=== Recorded data ===
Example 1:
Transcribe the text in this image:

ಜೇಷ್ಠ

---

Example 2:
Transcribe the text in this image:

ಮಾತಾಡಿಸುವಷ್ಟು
===
- **Problem**
Above are the records; set each one down word for word.

- **Response for this exercise**
Example 1:
Transcribe the text in this image:

ಜೇಷ್ಠ

---

Example 2:
Transcribe the text in this image:

ಮಾತಾಡಿಸುವಷ್ಟು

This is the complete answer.